Good meal. Good friends. Good times. The kids were tired as hell, and didn't stay up too late. Nat went to bed too, because country doctors don't get to relax just 'cos some Jewish chap may have been born about 2011 years ago... But Barnes and his good lady stayed up, and there was drinking and there was fine conversation and argument and discourse.
And I had a damned good time. It's great to catch up with old friends. Even better when they're such as Barnesm and the fine and thoughtful woman he calls his 'Reason For Living'. It's wonderful to find that the years and the distance mean nothing, and you can simply pick up where you left off. Not nostalgia: not endless rehashing of the stories of youth, but simply the extension of old, powerful, and hard-won friendships. Mr B is as dementedly witty as ever, and the Other Half -- I can't call her Mrs B! -- is as observant, thoughtful, trenchant, and strong as she was when I met her more than twenty years ago now. I'm proud to call them both friends, and I'm delighted to say they've got a great kid -- and even more delighted to see that my kids and their boy show every sign of extending the friendship to the next generation.
We saw the morning off with a rousing game of 'Kung Fu Samurai on Giant Robot Island'. I'd really rather not try to explain it, except to say: it's a card game about making seriously B-grade chop-socky flicks. The turning point was when my Mutant Cyborgs, allied with the Spirits of the Ancestors, attacked and destroyed Younger Son's almost invulnerable Inscrutable Monk with Kick-Ass Katana. With a bit of help from the Weapon, the Mutant Cyborgs prevailed -- and the game was eventually won by a movie about... a mansion. Nothing else. (All my characters were long dead. But the location of the film survived -- and that was enough to prevail.

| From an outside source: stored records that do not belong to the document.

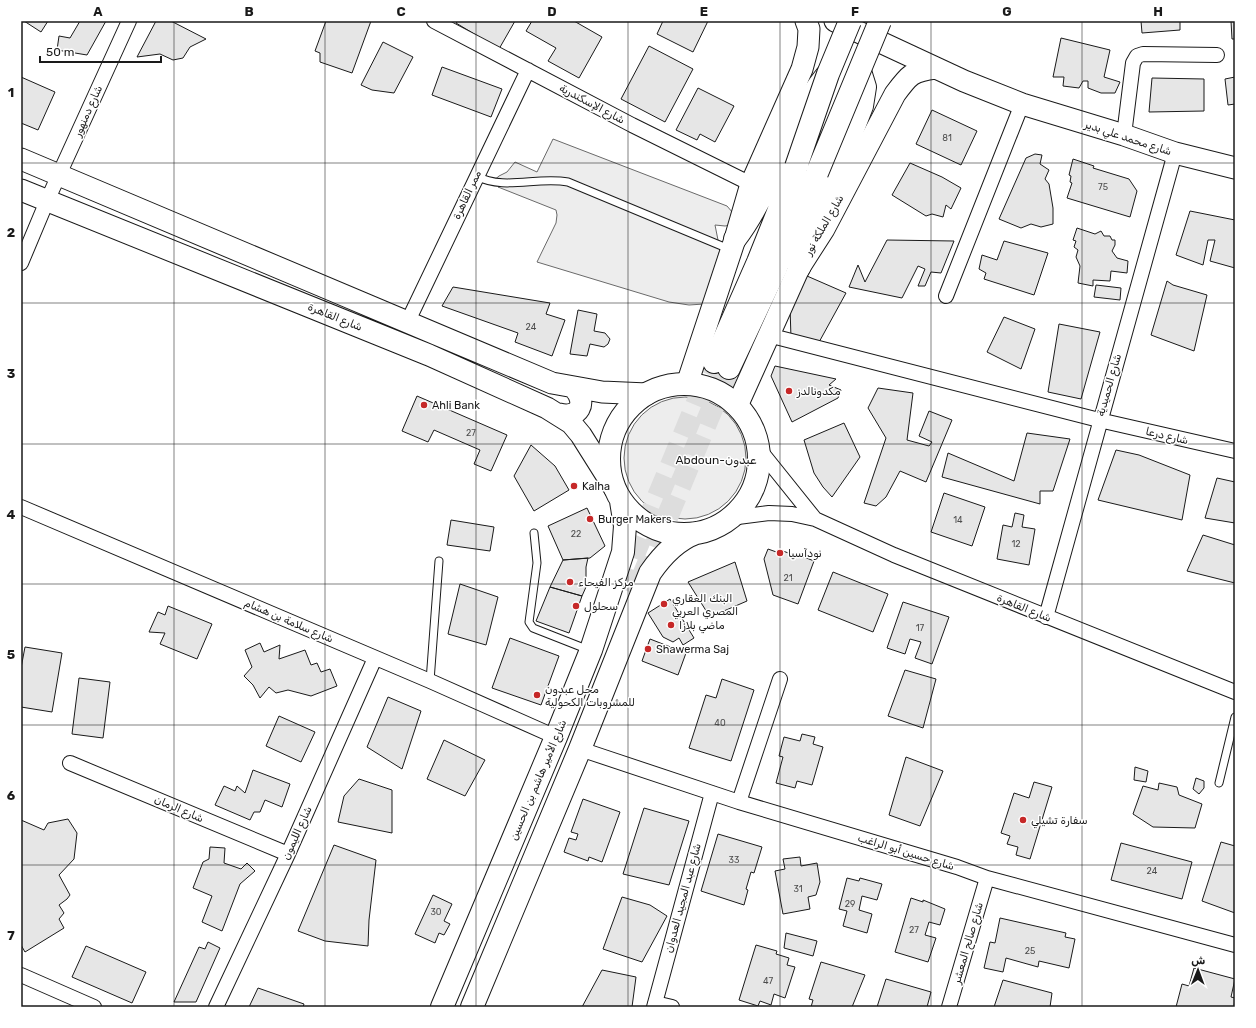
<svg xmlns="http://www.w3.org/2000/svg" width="1256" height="1028" font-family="Rubik,'Noto Sans Arabic',sans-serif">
<rect width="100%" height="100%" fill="#fff"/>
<!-- built -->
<path fill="#ededed" stroke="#6a6a6a" d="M553 139 727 206 733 213 731 225 725 226 715 225 720 250 704 304 689 305 669 302 537 262 556 223 557 215 556 210 498 187 511 184 492 182 499 176 507 172 515 162 537 172Z
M624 458a61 61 0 1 1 122 0a61 61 0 1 1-122 0Z"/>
<!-- building -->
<path fill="#e6e6e6" stroke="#1a1a1a" d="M24 21H48L41 32Z
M80 21H106L87 55 57 50 59 36 70 38Z
M156 21H171L206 39 190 47 183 58 173 60 160 54 137 57Z
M326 21H371L352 73 320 62V53L315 51Z
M458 21H515L499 49 456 23Z
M532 21H574L602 37 579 78 548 61 556 48 526 31Z
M663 21H708L693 52 657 34Z
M1141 21H1180V30L1142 33Z
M1231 21H1235V39H1232Z
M1061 38 1110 50 1104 77 1120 82 1115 93H1101L1088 88V81H1083L1079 88 1063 86 1064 77H1053Z
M383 42 413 57 394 93 372 90 361 85Z
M649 46 693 69 665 122 621 99Z
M442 67 502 89 491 117 432 95Z
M21 77 55 92 38 130 21 123Z
M1235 77V104L1228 105 1225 79Z
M1152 78 1204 79V111L1149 112Z
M698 88 734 106 715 142 700 134 697 140 676 130Z
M932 110 977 131 961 165 916 144Z
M1035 154 1042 155 1040 164 1049 170 1045 179 1049 184 1053 208V224L1041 227 1031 224 1021 228 999 219 1026 158Z
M1073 159 1094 166 1093 168 1129 179 1137 191 1130 217 1067 198 1072 183 1070 182 1071 176 1069 175Z
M910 163 942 177 961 188 951 209 946 205 943 217 932 214 926 216 892 195Z
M1190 211 1235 220V268L1210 261 1215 240H1208L1203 265 1176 255Z
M1077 228 1095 234 1101 231 1104 236H1110L1112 240H1115V245L1112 251 1117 258 1128 261 1127 273 1111 271 1110 281 1093 280V286L1078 283 1080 266 1076 257 1078 250 1074 247 1076 241 1073 240Z
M887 240 954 241 941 273 931 272 925 286H918L925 269 918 266 902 298 849 287 858 265 865 282Z
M1004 241 1048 253 1034 295 984 279 986 273 979 269 982 255 997 260Z
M807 276 846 293 818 344 791 338 790 307Z
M1167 281 1173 285 1207 295 1194 351 1151 335Z
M1096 285 1121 288 1120 300 1094 297Z
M453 287 550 303 546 314 565 320 552 356 515 342 518 333 442 306Z
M578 310 597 314 594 331 605 333 610 339 608 344 604 347 590 344 587 356 570 354Z
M1004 317 1035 329 1021 369 987 352Z
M1059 324 1100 332 1081 399 1048 392Z
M775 366 836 379 829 385 841 390 838 398 792 422 771 376Z
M878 388 913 393 907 440 929 446 932 442 919 436 929 411 952 420 926 482 900 471 886 497 876 506 864 503 886 438 868 408Z
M417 396 507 435 491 471 474 464 480 450 434 430 428 442 402 431Z
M844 423 860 457 832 497 823 487 814 473 804 440Z
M1027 433 1070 439 1053 491H1040V504L942 477 948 453 1014 481Z
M531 445 555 466 569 490 534 511 514 476Z
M1116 450 1139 455 1190 475 1182 520 1098 500Z
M1217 478 1235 482V523L1205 518Z
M944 493 985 507 972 546 931 532Z
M587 508 605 546 590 558 563 560 548 526Z
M1015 513 1024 515 1022 527 1035 529 1029 565 997 559 1003 525 1012 527Z
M451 520 494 527 490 551 447 545Z
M1203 535 1235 545V583L1187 571Z
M768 549 782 554 783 551 799 557V555L814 561 798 604 773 595 764 559Z
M588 558 586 567V587L582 596 550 587 563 560Z
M735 562 747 601 710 617 688 582Z
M833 572 888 594 873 632 818 610Z
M460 584 498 597 486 645 448 634Z
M550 587 582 596 569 633 536 621Z
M670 599 694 638 683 645 679 638 673 642 663 637 648 613Z
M903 602 949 617 932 664 915 658 921 642 910 639 905 654 887 648Z
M168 606 212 624 197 659 160 644 165 633 149 632 158 612 165 615Z
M510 638 559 656 541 705 492 688Z
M650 639 686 653 678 675 642 661Z
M260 643 264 652 280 645 279 659 305 650 311 665 317 663 321 672 330 669 337 686 311 696 288 690 276 693 269 687 260 698 253 685 244 676 252 667 245 650Z
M25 647 62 653 52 712 21 707V668Z
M905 670 936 679 923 728 888 716Z
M79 678 110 682 103 738 72 734Z
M722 679 754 690 731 761 689 748 706 695 716 698Z
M388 697 421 711 402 769 367 747Z
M279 716 315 732 301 762 266 746Z
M802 734 815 737 813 744 823 747 812 785 797 781 795 788 776 783 783 757 779 756 784 737 800 741Z
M444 740 485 760 465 796 427 779Z
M906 757 943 771 920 826 889 815Z
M1135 767 1148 771 1146 782 1134 780Z
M253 770 290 784 282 807 265 800 260 812H254L250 820 215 805 224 786 235 791 237 786 245 793Z
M1196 778 1204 781V788L1199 794 1193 789Z
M359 779 392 790V833L338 822 344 796Z
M1034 782 1052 787 1030 859 1016 855 1018 847 1007 844 1010 836 1001 833 1014 793 1029 798Z
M1159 783 1177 787 1179 795 1202 804 1195 828 1153 827 1133 814 1143 786 1158 790Z
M583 799 620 812 602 862 589 857 588 861 564 852 569 838 576 840 578 834 571 832Z
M644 808 689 821 669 885 623 874Z
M68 819 77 833 74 859 59 875 70 895 67 899 59 905 64 913 59 919 64 928 25 952 21 945V820L44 830 48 823Z
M718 834 762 847 754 873 751 872 746 889 748 890 744 905 701 891Z
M1221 842 1235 846V913L1202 901Z
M1121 843 1192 862 1182 899 1111 880Z
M334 845 376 860 369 920 368 946 325 941 298 931Z
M210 847 225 848 224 863 241 869 247 863 255 871 240 884 222 931 202 922 212 896 193 888 203 862 209 859Z
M800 857 801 866 817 863 820 882 816 895 808 897 810 909 783 914 775 871 785 869 783 859Z
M847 878 859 881 860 878 882 884 877 900 862 896 859 910 872 914 867 933 843 926 847 911 839 909Z
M433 895 452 904 444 921 450 924 444 935 439 933 435 943 415 934Z
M622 897 650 905 667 916 642 962 603 949Z
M911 898 923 902V900L945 909 940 925 929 922 925 935 936 938 928 962 895 952Z
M1000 918 1066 933 1065 937 1075 939 1069 968 1039 961 1038 967 1006 958 1003 972 984 968 990 942 995 943Z
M786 933 817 941 813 956 784 948Z
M208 942 220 948 196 1002H174L199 947 205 949Z
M756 945 777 951 776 954 789 958 787 965 795 967 785 998 774 994 771 1005 760 1001 758 1006 739 1000Z
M86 946 146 972 132 1003 72 977Z
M821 962 865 975 852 1007H811L813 1000 809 999Z
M1194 968 1235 979 1231 997 1235 998 1234 1007H1176L1182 984 1189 986Z
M602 970 636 977 632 1007H582Z
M886 979 931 992 927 1007H877Z
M1003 980 1052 993 1050 1007H994Z
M258 988 304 1004 303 1007H249Z"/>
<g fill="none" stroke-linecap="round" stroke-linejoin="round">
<!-- highway-tunnel -->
<path stroke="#ddd" stroke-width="22" stroke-dasharray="22 11" stroke-linecap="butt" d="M642 578 729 368
M620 588 714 362"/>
<!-- lane casing -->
<g stroke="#1a1a1a" stroke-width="9">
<path id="lane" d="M476 176C505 191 537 176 568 182L729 249
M534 533 537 563 529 622 533 628 589 650
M430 681 439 561
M1219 783 1235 717"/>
</g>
<!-- street casing -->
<g stroke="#1a1a1a" stroke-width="16">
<path id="street" d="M434 21 632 125 751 184
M1124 135 1133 63 1137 56 1143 54 1217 55
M21 263 47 201 129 21
M946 296 1022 104
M408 321 528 70
M768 335 1099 420 1235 451
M758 448 815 519
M21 507 430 681 556 737
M730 518 769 513 792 514 815 519 894 555 1235 692
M1046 617 1175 153
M580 749 739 802 957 867 987 878 1235 945
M70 763 288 854
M739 802 780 679
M21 975 94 1007
M655 1003 672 1007
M216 1007 288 854 375 658
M654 1007 712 793
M949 1007 987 878"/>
</g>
<!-- secondary casing -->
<g stroke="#1a1a1a" stroke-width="23">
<path id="secondary" d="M835 21 964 81 1022 104 1124 135 1175 153 1235 168
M21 159 552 383 602 392 647 394
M21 190 429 355 547 408 571 423 581 435 615 489
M687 384 735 239 751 184 802 69 808 47 809 29 806 21
M737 406 799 268 824 229 895 94C909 75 912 71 935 68
M559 414C579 419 588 403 574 388"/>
</g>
<!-- highway casing -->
<g stroke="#1a1a1a" stroke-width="24">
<path id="highway" d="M735 239C773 189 786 125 826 76
M799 268 862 106 865 87 860 71
M714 362 758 262 796 167
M729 368 776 268 817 173
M609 459a75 75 0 1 1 150 0a75 75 0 1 1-150 0Z
M442 1007 556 737 591 650 623 552 625 526 621 501
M472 1007 580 749 650 573C661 557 677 540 696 533"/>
</g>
<!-- lane -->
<use href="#lane" stroke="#fff" stroke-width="7"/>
<!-- street -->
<use href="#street" stroke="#fff" stroke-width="14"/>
<!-- secondary -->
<use href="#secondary" stroke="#fff" stroke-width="21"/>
<!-- highway -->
<use href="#highway" stroke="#fff" stroke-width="22"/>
<!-- highway-bridge casing -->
<g stroke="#1a1a1a" stroke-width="24" stroke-linecap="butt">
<path id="highway-bridge" d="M796 167 828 74 850 21
M817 173 880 21"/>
</g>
<!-- highway-bridge -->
<use href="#highway-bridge" stroke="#fff" stroke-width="22"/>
</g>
<!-- grid -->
<path fill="none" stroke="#1a1a1a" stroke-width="1" stroke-opacity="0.55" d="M174 21V1007M325 21V1007M476 21V1007M628 21V1007M780 21V1007M931 21V1007M1082 21V1007M21 163H1235M21 303H1235M21 444H1235M21 584H1235M21 725H1235M21 865H1235"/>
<!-- markers -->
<g fill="#c62828" stroke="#fff" stroke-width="1.5">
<circle cx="789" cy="391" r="4"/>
<circle cx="424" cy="405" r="4"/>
<circle cx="574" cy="486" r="4"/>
<circle cx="590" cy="519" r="4"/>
<circle cx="780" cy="553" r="4"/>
<circle cx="570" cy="582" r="4"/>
<circle cx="664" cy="604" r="4"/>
<circle cx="576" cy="606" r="4"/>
<circle cx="671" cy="625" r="4"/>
<circle cx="648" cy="649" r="4"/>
<circle cx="537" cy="695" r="4"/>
<circle cx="1023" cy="820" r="4"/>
</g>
<g text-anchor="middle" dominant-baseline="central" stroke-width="3" stroke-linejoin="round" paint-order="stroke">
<!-- number labels -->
<g font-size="9" fill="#4d4d4d">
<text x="947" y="138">81</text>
<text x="1103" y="187">75</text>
<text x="531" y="327">24</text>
<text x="471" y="433">27</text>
<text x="958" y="520">14</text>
<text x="576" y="534">22</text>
<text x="1016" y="544">12</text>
<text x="788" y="578">21</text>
<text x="920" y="628">17</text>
<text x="720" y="723">40</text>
<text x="734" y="860">33</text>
<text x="1152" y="871">24</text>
<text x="798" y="889">31</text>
<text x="850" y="904">29</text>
<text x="436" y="912">30</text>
<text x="914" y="930">27</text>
<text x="1030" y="951">25</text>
<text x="768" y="981">47</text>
</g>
<!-- street labels -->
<g font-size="11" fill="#1a1a1a" stroke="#fff">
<text transform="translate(592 104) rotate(28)">شارع الإسكندرية</text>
<text transform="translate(88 111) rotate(-66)">شارع دمنهور</text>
<text transform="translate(1128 138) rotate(18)">شارع محمد علي بدير</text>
<text transform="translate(467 195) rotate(-65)">ممر القاهرة</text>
<text transform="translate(824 225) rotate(-60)">شارع الملكة نور</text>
<text transform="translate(335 317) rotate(22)">شارع القاهرة</text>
<text transform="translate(1109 385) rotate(-74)">شارع الحميدية</text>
<text transform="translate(1167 436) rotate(13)">شارع درعا</text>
<text transform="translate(1024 608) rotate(22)">شارع القاهرة</text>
<text transform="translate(289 621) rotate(23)">شارع سلامة بن هشام</text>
<text transform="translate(538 780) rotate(-67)">شارع الأمير هاشم بن الحسين</text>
<text transform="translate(179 809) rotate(23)">شارع الرمان</text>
<text transform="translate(297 833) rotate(-66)">شارع الليمون</text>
<text transform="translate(906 852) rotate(17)">شارع حسين أبو الراغب</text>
<text transform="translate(683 898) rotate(-75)">شارع عبد المجيد العدوان</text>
<text transform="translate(968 943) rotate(-74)">شارع صالح المعشر</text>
</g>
<!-- poi labels -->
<g font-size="11" fill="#1a1a1a" stroke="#fff" text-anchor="start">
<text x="797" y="391">مكدونالدز</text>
<text x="432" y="405">Ahli Bank</text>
<text x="582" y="486">Kalha</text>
<text x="598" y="519">Burger Makers</text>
<text x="788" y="553">نودآسيا</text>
<text x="578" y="582">مركز الفيحاء</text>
<text x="672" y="598">البنك العقاري<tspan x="672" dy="13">المصري العربي</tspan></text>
<text x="584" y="606">سحلول</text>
<text x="679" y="625">ماضي بلازا</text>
<text x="656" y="649">Shawerma Saj</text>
<text x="545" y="689">محل عبدون<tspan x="545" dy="13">للمشروبات الكحولية</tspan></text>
<text x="1031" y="820">سفارة تشيلي</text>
</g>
<!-- neighbourhood labels -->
<g font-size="12" fill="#1a1a1a" stroke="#fff">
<text x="716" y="460">Abdoun-عبدون</text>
</g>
</g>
<!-- border -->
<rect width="1256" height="1028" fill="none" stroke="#ffffff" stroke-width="44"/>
<!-- north arrow -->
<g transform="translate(1198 970) rotate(1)" stroke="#ffffff" stroke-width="3" paint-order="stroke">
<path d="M0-3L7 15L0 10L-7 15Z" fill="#1a1a1a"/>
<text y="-6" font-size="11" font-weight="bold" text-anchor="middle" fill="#1a1a1a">ش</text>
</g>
<!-- scale -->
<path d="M40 56v6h121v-6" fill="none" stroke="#1a1a1a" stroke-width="2"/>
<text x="46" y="56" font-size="12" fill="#1a1a1a" stroke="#ffffff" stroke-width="3" paint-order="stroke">50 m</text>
<rect x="22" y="22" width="1212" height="984" fill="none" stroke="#1a1a1a" stroke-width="1.5"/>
<g font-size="13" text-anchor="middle" font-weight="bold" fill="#1a1a1a">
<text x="98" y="16">A</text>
<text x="249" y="16">B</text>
<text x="401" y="16">C</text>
<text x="552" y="16">D</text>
<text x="704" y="16">E</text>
<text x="855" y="16">F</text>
<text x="1007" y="16">G</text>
<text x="1158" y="16">H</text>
<text x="11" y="97">1</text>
<text x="11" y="237">2</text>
<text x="11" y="378">3</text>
<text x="11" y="519">4</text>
<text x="11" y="659">5</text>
<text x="11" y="800">6</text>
<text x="11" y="940">7</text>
</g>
</svg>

In other words: "The Return of Monkey Cop Robot Finger Fury" was all about a mansion. And nothing else. We figured that obviously, the first movie had been a great success but the lead actors died (probably in the same explosion that killed Godzilla, when Barnes' lone Sumo Wrestler used a bomb to kill him) so the film producers quickly ran out a sequel...
Anyway. The family is now calling me to go and watch Fringe with them, and I shall do so. I've made a dinner of steamed dumplings and vegetables, and it's time to go and hang with Natalie and the kids. Farewell to Barnes and co... and come back when you can, eh?